Anchors are written automatically after successful completion of `research-milestone`, `research-slice`, `plan-milestone`, and `plan-slice` units. No configuration needed.
## Prompt Compression
*Introduced in v2.29.0*
GSD can apply deterministic prompt compression before falling back to section-boundary truncation.
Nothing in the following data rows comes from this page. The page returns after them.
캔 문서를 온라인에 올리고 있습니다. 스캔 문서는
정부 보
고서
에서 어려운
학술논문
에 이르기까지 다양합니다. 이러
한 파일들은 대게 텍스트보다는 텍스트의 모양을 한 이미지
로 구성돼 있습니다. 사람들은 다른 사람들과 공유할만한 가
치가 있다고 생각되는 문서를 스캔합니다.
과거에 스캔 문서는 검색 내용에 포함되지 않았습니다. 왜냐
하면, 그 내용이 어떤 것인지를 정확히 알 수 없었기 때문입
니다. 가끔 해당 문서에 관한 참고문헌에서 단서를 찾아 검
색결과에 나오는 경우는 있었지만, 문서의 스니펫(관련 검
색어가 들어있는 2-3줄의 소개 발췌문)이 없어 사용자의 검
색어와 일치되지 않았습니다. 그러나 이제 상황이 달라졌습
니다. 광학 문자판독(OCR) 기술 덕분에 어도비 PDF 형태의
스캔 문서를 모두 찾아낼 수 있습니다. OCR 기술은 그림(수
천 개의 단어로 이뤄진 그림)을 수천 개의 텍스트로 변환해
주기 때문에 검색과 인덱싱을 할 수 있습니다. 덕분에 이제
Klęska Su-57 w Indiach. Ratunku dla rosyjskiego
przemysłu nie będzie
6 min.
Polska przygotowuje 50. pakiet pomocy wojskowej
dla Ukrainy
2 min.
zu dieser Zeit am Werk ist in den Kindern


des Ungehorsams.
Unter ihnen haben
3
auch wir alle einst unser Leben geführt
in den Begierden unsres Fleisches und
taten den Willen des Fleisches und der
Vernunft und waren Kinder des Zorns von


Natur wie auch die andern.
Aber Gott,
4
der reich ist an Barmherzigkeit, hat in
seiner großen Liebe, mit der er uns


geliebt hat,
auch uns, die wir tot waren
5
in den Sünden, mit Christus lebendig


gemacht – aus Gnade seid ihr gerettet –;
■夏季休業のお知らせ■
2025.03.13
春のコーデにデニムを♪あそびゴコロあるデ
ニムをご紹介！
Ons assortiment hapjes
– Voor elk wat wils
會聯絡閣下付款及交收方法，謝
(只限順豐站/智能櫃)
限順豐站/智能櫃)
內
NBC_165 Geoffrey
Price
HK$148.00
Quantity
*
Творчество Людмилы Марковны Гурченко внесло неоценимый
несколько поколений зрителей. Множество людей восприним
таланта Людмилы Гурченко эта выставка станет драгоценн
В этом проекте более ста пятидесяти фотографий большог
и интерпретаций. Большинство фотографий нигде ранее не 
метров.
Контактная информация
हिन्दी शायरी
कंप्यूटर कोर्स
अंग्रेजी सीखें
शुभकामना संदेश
This preserves more information when context exceeds the budget.
### Compression Strategy
Set via preferences:
```yaml
---
version: 1
compression_strategy: compress
---
```
Two strategies are available:
| Strategy | Behavior | Default For |
|----------|----------|------------|
| `truncate` | Drop entire sections at boundaries (pre-v2.29 behavior) | `quality` profile |
| `compress` | Apply heuristic text compression first, then truncate if still over budget | `budget` and `balanced` profiles |
Compression removes redundant whitespace, abbreviates verbose phrases, deduplicates repeated content, and removes low-information boilerplate — all deterministically with no LLM calls.
### Context Selection
Controls how files are inlined into prompts:
```yaml
---
version: 1
context_selection: smart
---
```
| Mode | Behavior | Default For |
|------|----------|------------|
| `full` | Inline entire files | `balanced` and `quality` profiles |
| `smart` | Use TF-IDF semantic chunking for large files (>3KB), including only relevant portions | `budget` profile |
### Structured Data Compression
At `budget` and `balanced` inline levels, decisions and requirements are formatted in a compact notation that saves 30-50% tokens compared to full markdown tables.
### Summary Distillation
When a slice has 3+ dependency summaries and the total exceeds the summary budget, GSD extracts essential structured data (provides, requires, key_files, key_decisions) and drops verbose prose sections before falling back to section-boundary truncation.
### Cache Hit Rate Tracking
The metrics ledger now tracks `cacheHitRate` per unit (percentage of input tokens served from cache) and provides `aggregateCacheHitRate()` for session-wide cache performance.